Ларвеф промолчал. Он повернулся и зашагал. Он шел, словно впереди была даль, бесконечность. Но увы! - ее не было. Впереди граница всего в каких-то двух-трех километрах. А за ней зиял провал, пустота, бездна, бесконечность. Но он шел, шел так, словно хотел перешагнуть через границу. Его не пугали пустота и бездна. Она звала его. Он шел, и мы боялись, что он не вернется. Но он возвращался, каждый раз возвращался и снова уходил.
НА БЕРЕГУ ОЗЕРА БАЙКАЛ
Вот что поведал однажды Ларвеф Веяду, Туафу и комочку вещества, называвшему себя Эроей и тоже умевшему слушать и понимать:
- Есть события, о которых я еще не рассказывал никому. Вы первые узнаете о них, если не считать моих спутников. Но никто из них не остался в живых, и некому подтвердить истинность моих слов. Большой космолет, на котором я возвращался из странствий, как вам известно, погиб, и я достиг Дильнеи на легком летательном аппарате. Этот аппарат сейчас стоит в Музее истории космонавтики и удивляет всех, кто способен чему-нибудь удивляться. Почему я до сих пор молчал? Я надеялся, что события продолжатся.

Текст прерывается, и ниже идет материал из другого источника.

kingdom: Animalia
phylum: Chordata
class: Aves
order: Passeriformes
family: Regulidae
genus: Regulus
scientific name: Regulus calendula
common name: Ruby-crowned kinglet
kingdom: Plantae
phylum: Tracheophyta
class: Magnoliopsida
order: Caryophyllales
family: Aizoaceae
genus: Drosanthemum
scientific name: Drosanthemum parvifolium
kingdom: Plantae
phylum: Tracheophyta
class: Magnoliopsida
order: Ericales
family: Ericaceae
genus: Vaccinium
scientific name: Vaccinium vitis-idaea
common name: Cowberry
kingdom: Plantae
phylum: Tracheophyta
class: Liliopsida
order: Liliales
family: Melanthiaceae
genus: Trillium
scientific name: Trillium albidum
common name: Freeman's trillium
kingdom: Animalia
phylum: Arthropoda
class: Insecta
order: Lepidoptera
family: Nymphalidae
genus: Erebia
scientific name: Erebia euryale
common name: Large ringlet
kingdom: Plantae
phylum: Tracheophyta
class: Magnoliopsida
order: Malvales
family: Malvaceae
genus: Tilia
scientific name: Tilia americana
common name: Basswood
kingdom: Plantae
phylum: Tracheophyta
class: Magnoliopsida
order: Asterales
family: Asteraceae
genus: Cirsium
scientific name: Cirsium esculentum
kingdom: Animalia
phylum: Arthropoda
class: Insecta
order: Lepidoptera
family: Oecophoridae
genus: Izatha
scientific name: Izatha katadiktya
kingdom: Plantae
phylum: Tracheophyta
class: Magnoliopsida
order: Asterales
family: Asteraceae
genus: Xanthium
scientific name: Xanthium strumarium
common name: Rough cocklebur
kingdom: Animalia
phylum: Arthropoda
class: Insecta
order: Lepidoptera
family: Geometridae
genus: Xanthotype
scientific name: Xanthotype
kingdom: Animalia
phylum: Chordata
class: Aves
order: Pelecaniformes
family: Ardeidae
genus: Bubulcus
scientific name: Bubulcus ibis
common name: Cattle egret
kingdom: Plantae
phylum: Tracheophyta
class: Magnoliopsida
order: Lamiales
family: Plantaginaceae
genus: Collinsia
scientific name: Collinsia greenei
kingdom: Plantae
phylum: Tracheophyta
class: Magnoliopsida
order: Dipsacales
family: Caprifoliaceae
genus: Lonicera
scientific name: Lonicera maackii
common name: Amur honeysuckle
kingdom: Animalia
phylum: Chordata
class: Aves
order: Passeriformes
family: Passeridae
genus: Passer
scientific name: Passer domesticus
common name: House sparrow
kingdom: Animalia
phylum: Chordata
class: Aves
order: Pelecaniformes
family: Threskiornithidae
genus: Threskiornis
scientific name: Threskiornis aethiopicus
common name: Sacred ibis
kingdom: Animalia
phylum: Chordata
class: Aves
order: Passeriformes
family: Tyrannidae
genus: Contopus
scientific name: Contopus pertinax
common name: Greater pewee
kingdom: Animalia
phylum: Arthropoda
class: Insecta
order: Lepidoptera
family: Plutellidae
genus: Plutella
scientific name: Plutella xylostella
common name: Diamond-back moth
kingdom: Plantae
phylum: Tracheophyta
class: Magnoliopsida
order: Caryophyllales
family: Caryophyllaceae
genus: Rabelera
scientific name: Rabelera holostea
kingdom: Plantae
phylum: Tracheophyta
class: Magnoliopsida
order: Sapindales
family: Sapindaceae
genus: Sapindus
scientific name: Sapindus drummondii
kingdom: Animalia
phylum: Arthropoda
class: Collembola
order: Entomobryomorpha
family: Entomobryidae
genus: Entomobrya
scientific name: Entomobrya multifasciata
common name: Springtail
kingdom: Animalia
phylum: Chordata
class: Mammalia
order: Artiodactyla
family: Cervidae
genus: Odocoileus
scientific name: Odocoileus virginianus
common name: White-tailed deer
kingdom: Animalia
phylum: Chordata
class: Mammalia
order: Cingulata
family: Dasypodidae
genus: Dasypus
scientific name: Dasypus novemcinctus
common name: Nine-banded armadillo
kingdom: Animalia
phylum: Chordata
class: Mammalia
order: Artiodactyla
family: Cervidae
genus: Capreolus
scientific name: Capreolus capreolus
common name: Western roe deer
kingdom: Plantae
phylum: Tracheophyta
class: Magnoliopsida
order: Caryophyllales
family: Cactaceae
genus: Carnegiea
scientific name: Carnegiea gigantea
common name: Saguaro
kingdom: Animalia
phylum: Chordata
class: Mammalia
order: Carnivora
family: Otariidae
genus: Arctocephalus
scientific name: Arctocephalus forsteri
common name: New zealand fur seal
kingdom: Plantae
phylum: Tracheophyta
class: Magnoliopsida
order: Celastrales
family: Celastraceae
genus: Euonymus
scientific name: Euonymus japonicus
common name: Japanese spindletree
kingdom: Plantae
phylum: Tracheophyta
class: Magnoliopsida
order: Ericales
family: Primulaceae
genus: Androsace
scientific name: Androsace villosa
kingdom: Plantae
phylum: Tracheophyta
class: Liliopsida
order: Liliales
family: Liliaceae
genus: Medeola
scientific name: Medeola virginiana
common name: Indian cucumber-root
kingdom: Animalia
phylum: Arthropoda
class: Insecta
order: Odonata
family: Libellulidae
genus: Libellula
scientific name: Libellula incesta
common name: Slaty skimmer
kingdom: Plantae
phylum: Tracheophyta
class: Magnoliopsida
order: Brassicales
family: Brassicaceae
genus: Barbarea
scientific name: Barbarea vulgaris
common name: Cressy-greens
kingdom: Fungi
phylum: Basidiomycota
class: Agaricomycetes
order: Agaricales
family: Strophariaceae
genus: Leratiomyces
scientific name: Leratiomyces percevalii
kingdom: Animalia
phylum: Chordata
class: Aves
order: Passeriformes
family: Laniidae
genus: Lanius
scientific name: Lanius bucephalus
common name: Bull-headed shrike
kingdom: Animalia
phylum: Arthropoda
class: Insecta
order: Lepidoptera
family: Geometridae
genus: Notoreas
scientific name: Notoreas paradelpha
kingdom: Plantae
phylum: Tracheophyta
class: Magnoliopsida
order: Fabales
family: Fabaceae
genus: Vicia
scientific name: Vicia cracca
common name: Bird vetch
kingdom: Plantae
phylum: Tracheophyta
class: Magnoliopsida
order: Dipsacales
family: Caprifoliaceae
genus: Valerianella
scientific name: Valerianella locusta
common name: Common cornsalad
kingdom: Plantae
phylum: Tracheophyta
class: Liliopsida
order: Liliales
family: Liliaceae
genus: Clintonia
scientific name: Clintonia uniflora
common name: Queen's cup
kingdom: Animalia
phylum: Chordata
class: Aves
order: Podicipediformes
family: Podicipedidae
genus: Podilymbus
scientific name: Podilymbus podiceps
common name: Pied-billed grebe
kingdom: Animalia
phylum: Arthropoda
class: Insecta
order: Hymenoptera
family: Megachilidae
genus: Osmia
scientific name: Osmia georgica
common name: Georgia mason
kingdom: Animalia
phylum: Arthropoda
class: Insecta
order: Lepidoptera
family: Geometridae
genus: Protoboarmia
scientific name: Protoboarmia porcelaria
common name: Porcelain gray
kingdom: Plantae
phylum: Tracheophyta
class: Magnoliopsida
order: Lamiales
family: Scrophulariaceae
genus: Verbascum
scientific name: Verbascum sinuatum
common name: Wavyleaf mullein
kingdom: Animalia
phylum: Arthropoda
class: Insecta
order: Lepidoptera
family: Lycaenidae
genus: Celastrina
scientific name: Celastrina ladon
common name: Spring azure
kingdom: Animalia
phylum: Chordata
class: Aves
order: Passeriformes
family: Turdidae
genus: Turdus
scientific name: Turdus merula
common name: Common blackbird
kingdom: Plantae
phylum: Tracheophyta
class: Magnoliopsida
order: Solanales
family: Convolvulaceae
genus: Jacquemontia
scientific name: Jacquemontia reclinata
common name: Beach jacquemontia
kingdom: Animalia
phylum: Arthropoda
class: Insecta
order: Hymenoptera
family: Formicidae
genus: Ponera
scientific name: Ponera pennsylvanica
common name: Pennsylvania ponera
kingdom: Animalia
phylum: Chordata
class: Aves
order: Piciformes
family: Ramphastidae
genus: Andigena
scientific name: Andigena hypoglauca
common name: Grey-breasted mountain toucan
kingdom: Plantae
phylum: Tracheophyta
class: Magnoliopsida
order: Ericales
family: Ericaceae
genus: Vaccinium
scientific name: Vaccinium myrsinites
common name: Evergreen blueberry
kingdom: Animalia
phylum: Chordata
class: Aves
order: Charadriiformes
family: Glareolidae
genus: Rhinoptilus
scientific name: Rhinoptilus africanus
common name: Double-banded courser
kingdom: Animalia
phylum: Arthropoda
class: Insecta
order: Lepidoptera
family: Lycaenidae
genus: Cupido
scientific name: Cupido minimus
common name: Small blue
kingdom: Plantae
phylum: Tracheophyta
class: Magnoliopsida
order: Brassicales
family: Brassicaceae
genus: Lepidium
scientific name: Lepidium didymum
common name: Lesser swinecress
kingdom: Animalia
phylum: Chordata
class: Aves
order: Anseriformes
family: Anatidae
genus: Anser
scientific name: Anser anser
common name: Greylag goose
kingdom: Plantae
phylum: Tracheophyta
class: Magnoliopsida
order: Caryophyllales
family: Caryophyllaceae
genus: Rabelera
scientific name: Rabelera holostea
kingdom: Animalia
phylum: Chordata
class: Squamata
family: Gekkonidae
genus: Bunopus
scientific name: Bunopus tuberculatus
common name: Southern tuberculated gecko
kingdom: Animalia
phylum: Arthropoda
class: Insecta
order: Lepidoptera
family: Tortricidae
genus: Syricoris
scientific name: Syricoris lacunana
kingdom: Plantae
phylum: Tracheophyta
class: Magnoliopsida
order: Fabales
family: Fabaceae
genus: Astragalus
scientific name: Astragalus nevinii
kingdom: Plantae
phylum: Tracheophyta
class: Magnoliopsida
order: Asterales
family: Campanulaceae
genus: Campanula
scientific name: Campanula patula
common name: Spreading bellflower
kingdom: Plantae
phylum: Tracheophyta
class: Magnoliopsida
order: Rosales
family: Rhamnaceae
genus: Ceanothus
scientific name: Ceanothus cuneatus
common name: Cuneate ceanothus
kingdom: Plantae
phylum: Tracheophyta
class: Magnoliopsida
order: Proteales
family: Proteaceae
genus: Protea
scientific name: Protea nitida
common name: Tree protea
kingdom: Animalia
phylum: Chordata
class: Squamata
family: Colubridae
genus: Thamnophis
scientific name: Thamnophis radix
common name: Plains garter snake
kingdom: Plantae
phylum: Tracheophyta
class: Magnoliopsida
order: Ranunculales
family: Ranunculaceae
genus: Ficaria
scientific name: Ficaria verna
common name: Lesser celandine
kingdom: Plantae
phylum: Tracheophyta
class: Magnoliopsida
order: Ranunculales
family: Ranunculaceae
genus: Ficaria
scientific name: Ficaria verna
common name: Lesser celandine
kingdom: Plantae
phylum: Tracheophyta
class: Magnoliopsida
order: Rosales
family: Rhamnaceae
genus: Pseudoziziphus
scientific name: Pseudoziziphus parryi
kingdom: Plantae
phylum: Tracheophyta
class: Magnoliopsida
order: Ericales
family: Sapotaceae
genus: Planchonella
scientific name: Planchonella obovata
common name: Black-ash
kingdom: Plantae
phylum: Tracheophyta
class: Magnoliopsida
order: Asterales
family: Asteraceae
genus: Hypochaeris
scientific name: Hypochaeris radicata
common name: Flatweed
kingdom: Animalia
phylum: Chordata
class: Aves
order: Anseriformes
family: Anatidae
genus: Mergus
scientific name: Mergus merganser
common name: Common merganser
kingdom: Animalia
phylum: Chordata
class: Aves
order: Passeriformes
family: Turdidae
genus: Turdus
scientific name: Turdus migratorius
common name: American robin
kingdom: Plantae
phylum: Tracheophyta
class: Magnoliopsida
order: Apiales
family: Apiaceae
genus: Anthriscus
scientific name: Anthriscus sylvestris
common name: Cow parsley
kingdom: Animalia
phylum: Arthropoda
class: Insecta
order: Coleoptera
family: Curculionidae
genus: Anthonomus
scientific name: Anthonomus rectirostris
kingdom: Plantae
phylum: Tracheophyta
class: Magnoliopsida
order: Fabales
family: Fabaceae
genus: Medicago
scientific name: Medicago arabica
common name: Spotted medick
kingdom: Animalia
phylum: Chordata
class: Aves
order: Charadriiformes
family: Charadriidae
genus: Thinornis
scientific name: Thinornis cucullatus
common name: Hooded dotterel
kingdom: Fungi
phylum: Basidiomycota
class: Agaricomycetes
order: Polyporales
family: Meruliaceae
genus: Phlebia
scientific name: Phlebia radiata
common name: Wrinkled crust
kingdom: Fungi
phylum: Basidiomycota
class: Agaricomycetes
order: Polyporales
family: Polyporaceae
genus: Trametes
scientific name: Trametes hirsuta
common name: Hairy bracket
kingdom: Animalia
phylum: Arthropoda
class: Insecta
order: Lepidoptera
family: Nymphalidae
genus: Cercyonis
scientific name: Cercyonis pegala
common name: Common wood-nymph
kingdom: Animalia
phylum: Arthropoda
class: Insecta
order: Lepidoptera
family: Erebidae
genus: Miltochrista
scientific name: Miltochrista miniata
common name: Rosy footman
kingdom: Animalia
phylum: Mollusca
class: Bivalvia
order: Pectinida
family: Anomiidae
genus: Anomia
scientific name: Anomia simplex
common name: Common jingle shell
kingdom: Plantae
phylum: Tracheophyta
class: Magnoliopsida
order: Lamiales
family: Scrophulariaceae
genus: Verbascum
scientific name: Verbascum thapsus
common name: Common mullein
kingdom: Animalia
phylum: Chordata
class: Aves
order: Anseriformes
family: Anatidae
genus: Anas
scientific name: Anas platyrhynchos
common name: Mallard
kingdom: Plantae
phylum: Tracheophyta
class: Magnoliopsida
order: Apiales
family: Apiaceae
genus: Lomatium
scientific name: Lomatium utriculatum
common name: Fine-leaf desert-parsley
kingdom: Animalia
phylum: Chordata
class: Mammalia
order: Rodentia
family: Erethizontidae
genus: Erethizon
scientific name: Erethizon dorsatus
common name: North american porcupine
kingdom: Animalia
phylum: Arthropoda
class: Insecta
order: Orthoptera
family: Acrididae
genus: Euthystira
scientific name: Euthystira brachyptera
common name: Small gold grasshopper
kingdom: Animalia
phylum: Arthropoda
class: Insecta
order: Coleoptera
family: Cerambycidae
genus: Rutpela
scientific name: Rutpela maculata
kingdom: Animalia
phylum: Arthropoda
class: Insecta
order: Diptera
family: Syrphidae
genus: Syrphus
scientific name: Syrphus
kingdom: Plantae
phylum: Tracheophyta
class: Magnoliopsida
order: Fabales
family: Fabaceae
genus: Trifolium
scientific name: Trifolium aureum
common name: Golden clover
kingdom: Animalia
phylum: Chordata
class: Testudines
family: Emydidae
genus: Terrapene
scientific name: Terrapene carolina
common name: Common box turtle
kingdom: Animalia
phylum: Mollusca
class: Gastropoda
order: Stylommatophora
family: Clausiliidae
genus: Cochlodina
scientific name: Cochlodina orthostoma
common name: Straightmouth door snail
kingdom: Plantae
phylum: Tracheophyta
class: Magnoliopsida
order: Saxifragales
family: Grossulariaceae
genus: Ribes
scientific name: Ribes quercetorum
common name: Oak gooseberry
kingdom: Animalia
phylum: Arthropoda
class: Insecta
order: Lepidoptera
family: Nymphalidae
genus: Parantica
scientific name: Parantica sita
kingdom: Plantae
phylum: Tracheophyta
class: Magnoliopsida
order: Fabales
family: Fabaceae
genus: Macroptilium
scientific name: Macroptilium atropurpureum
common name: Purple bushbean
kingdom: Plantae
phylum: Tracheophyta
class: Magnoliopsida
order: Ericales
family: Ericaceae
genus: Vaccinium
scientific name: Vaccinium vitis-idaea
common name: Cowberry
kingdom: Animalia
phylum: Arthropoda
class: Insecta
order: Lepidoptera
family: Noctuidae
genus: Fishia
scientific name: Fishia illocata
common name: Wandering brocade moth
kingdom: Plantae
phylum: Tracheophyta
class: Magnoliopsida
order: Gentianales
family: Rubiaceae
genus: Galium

Теперь у меня почти нет надежды на продолжение истории, которую я сейчас вам расскажу, и поэтому я буду вынужден ограничиться ее началом. Мне удалось побывать на планете, которую ее жители называют Землей. Космолет не стал приземляться. Он остановился на естественном спутнике этой планеты, который люди называют Луной, откуда легкий аппарат меня одного доставил на Землю. Так было решено после долгих споров и размышлений. Посадка на малоизученной и населенной планете представляет риск, а командир космолета и начальник экспедиции не хотел рисковать. Я был послан на Землю, чтобы заснять и записать с помощью электронной аппаратуры все, что могло представлять интерес для цивилизации Дильнеи. О Земле, несмотря на совершенство нашей оптики, мы знали мало. Мы гадали о высокоразумных существах, населявших эту планету. Кто они? И по анализам оптических данных, и по другим признакам мы решили, что на Земле еще каменный век, а ее жители еще совсем недавно переступили ту черту, которая отделяет мир биологический от мира социального.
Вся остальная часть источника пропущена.